# Flourish Excel - good or bad?



## Dzikibyk

So after reading Amelia26's post regarding her plants I came across some interesting info......Flourish Excel and it's ability to kill plants. I've done some reading about it and can only come across some anecdotal stories of it melts this and kills that.

I've been using it since Jan and feel like my plant growth has exploded. The only ferts I dose are Excel and Fe. I've heard that cryptocoryne's are very sensitive and melt way as do algae and moss balls. I currently have amazon sword, cryptocoryne x 2, java fern x 2, moss ball, 4 leaf clover, 4 banana plants and all plants including the ferns are reproducing.....so I don't know if I believe the stories I've been reading. I don't plan on changing my dosing schedule since my 12g planted tank seems to stabilized and is flourishing.

What are you thoughts/experience with flourish excel? Any alternatives to organic carbon sources?....I'm not planning on setting up CO2 for 12g tank.

Thanks,
Dz


----------



## emc7

I believe to supply carbon, the choices are none, Excel, generic imitators that are the same stuff, DIY CO2, or pressurized CO2. I haven't heard of any other chemical alternative. There are pros and cons to all of these. Many, many people use Excel successfully and they sell a lot of it. But it does kill some plants (and incidentally, may help kill bba). Some people just avoid those plants, others use a lower dose or switch methods. Crypts melt for many reasons and often come back stronger.

I have used a double dose on bba tanks (you can squirt it directly on the bba for more effect) and have seen an reduction in bba and no harm to java fern.

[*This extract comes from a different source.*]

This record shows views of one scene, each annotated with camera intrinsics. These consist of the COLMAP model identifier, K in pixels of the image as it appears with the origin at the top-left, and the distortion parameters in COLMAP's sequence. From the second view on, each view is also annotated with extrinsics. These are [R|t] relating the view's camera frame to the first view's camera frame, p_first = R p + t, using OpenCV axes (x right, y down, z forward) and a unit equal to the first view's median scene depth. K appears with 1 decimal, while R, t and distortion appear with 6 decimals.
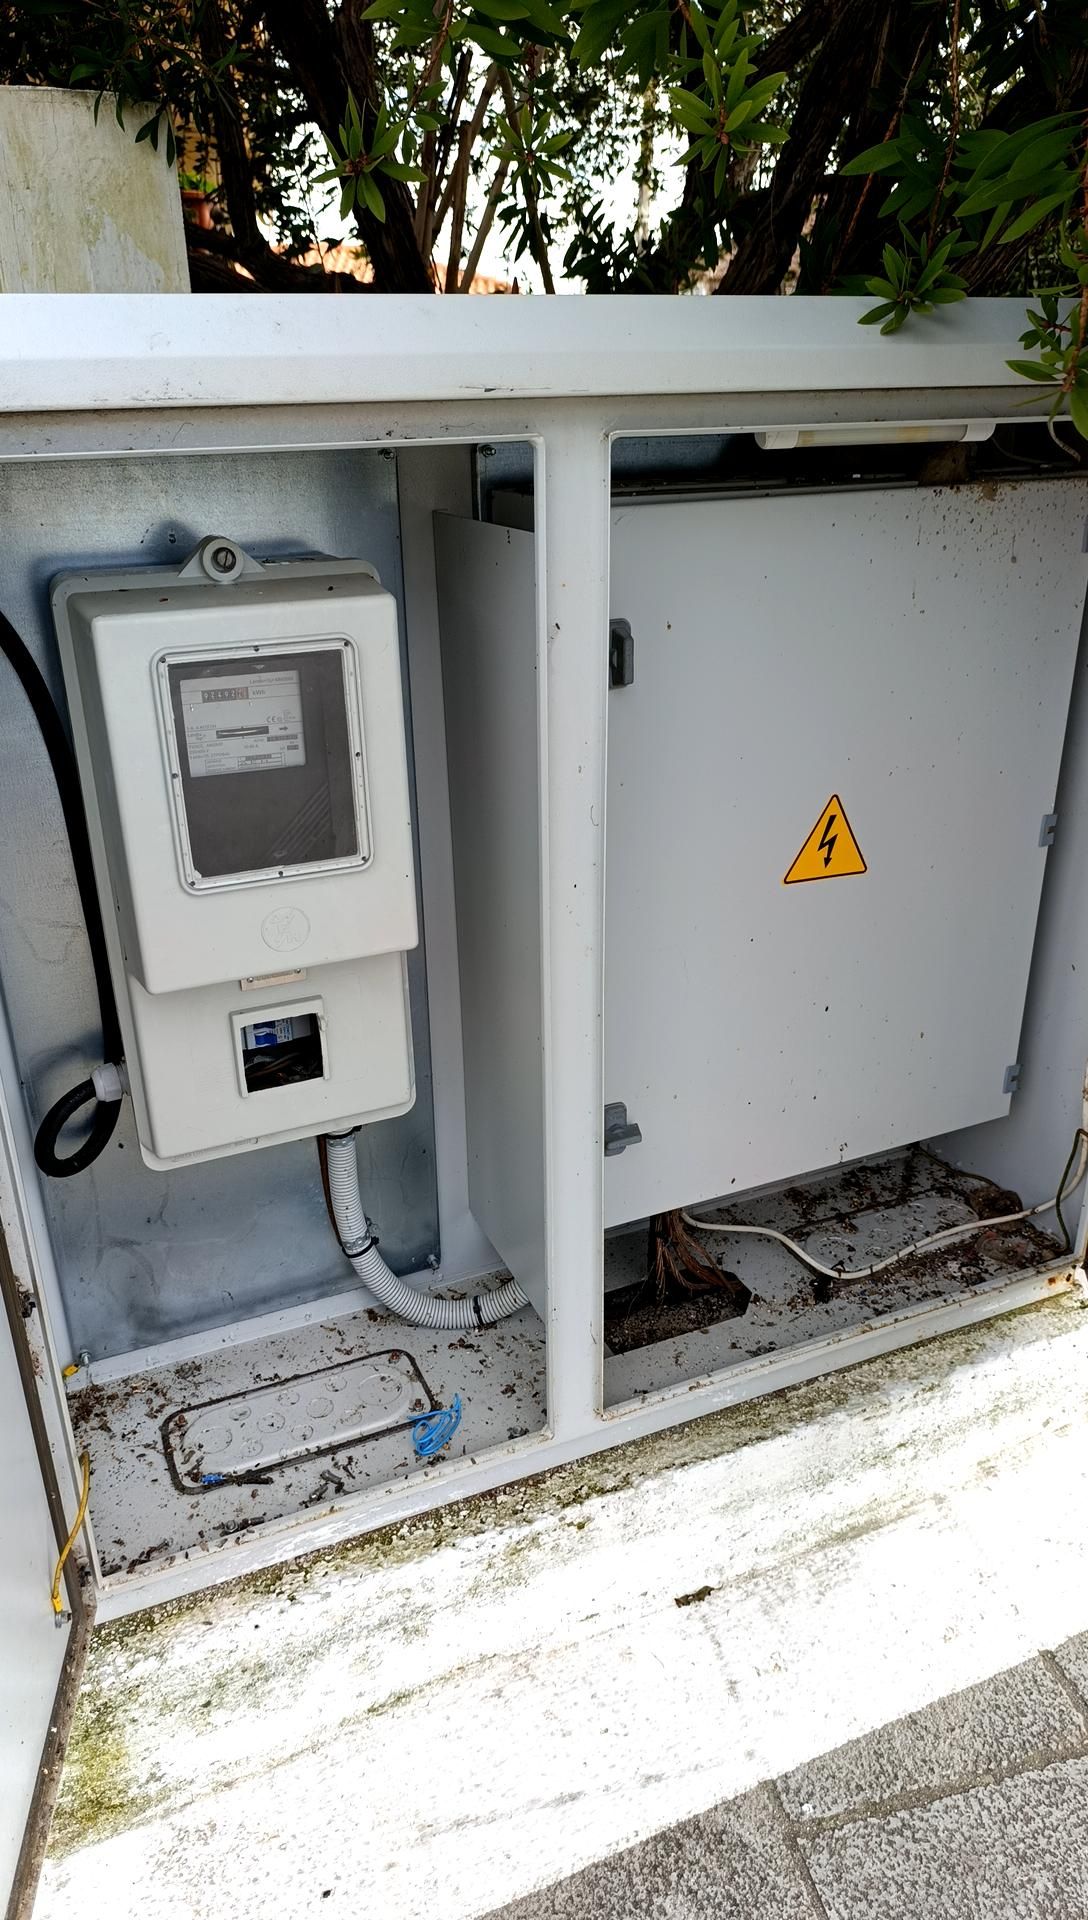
lens RADIAL K [[1301.4, 0, 544.0], [0, 1301.4, 960.0], [0, 0, 1]] dist [0.025515, -0.038961]
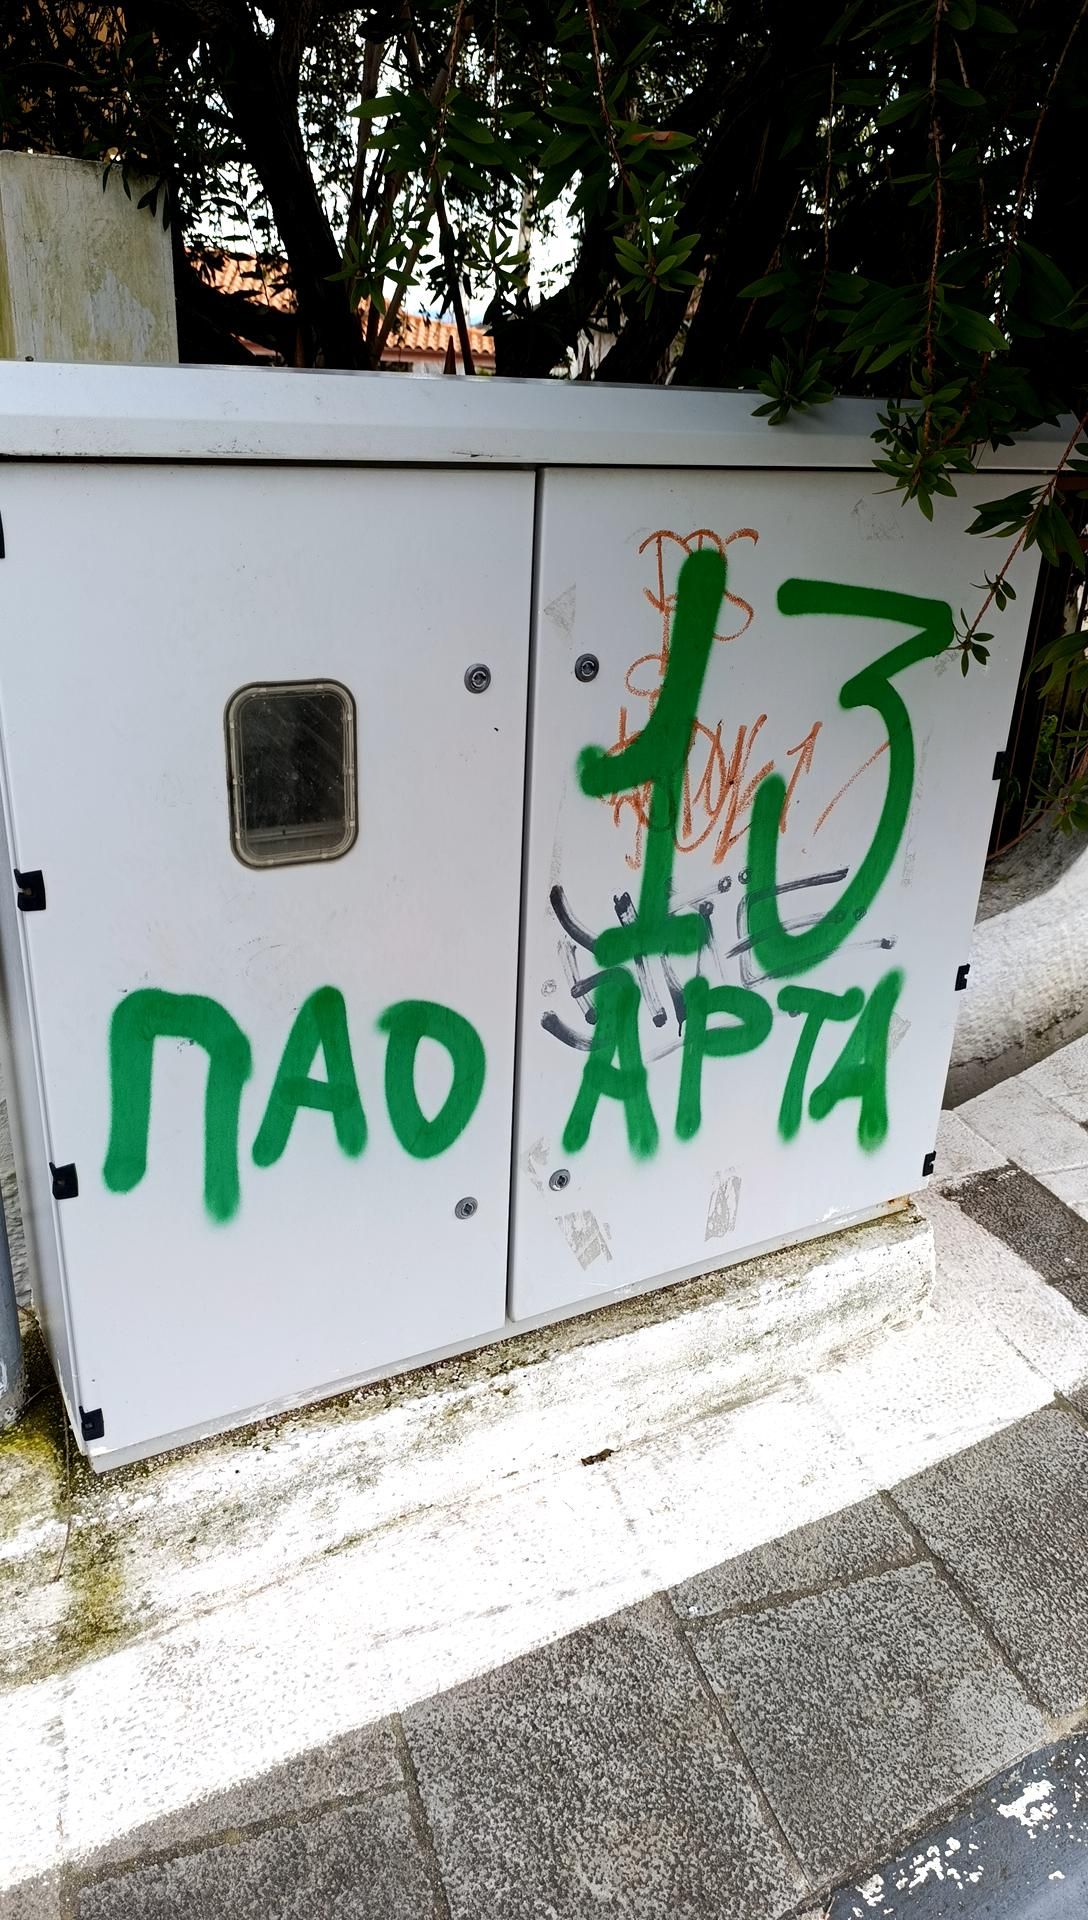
lens RADIAL K [[1301.4, 0, 544.0], [0, 1301.4, 960.0], [0, 0, 1]] dist [0.025515, -0.038961]
pose [[0.994524, 0.014081, 0.103558, -0.069443], [-0.012945, 0.999849, -0.011630, 0.054495], [-0.103706, 0.010225, 0.994555, -0.200710]]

But daily dosing and keeping it in the fridge is drawback for me. So I only used 1 bottle.


----------



## Amelia26

i really think it was me adding to much. this is my first planted tank and i didnt realize that to much ferts could harm the plants. ive also done some digging and i have just reduced my doses to once or twice a week. also i think im going to stop all fert except just plain flourish cuz most of my plants look like they are melting. i have the crypt wendetii, i think they are sagiteria something another, the lace java fern, and the amazon swords look like they are melting. everything was looking good but now the new growth is looking brown around the edges and some of the leaves are turning yellow. my aponogetons are growing wonderful. ive got 3 new plants im waiting to grow roots so i can plant them. my christmas moss and the anudis are doing ok. i dont know, maybe its because the tank is still cycling.


----------



## emc7

Its all about balance. You need the right amount of the right ferts with the right amount of light. If you increase growth by changing one thing, the plant may run out of something else, forcing you to add potassium or another nutrient. It will take some time to get everything balanced to the point you can add things on a schedule and everything will do well.


----------